August 28, 2011
Soka Gakkai features pro-nuclear series every year
Soka Gakkai, the religious organization and parent organization of the Komei Party, publishes a newspaper Seikyo Shimbun, in which Tokyo Electric Power Co. (TEPCO) used to run an advertisement every summer between 1978 and 1982.
Begins in 1978
The first TEPCO ad appeared on August 2, 1978, covering five bottom columns to advertise that TEPCO was steadily carrying out its plan to promote nuclear power generation.
In 1978 TEPCO aggressively approached Soka Gakkai and the Komei Party in a bid to get the Kashiwazaki Kariwa nuclear power plant (NPP), whose construction was approved in Sep. 1977, built at all costs in Niigata Prefecture to follow the Fukushima NPP.
From 1983 through 2010, TEPCO ran a new style ad in the form of a series for children “Let’s learn about electricity during summer holidays.” The series appeared for an average of 10 to 14 issues every summer. Seikyo Shimbun advertising bureau played a major role in producing the series, with TEPCO providing the information.
The installment dated August 29, 1983 was extraordinary.
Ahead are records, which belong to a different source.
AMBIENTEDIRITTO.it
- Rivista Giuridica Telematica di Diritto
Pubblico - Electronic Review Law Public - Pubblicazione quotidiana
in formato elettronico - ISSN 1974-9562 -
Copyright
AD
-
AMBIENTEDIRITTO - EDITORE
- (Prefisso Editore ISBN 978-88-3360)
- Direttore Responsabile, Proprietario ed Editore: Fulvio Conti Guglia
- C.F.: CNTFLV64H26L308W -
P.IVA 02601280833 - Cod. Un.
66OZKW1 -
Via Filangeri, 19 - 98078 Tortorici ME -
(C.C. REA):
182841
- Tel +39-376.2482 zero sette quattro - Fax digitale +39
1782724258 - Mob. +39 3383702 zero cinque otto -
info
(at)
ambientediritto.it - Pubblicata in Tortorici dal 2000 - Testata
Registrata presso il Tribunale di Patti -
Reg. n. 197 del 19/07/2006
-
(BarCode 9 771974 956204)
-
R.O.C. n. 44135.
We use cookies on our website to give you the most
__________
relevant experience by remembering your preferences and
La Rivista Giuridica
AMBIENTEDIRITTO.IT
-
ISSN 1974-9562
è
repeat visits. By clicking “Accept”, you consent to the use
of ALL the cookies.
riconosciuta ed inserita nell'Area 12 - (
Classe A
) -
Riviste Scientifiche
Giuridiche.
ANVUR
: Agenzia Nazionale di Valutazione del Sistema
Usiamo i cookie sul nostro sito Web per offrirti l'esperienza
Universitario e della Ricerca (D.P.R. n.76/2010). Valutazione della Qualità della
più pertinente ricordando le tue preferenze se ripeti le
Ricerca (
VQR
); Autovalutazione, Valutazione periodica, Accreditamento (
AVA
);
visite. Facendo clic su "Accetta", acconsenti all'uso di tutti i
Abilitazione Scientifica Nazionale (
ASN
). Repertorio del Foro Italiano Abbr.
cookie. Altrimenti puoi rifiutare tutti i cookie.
The article set the scene in which a mother and her child visit the Fukushima Daiichi NPP, which is the one involved in the March accident, and the Daini NPP. The mother asks, “Can it withstand an earthquake?” A TEPCO staff member answers, “The foundation of an atomic power plant is built on hard bedrock. At the Fukushima Daiichi NPP, a staff member working inside a nuclear reactor building says he did not feel the quake at all when the 1978 Earthquake off Miyagi occurred,” and notes how sturdy the structure is. Then the child says, “So we can take shelter in a NPP for safety when an earthquake occurs.”
The serial “summer study” article dated July 29, 1999 took the reader on a visit to the Fukushima Daiichi NPP Unit 3 reactor. The article says that the nuclear reactor is guarded by thick cement walls and that its exterior is further surrounded doubly and triply by protective walls to completely seal in radioactivity. The article concludes by saying that the visiting mother and child are convinced that there would be no leak of radioactivity outside in the event of an accident.
Absence of self-criticism
Pro-nuclear ads on Seikyo Simbun did not end even after the 1979 Three Mile Island accident in the United States, the 1986 Chernobyl accident in the Soviet Union, and even after the 1999 criticality accident in Tokai Village in Ibaraki Prefecture.
So far this year, the year of the Fukushima Daiichi NPP accident, there has been no joint Seikyo Shimbun-TEPCO series. Likewise, there has not been a single article in the newspaper expressing self-criticism for propagating the nuclear “safety myth.”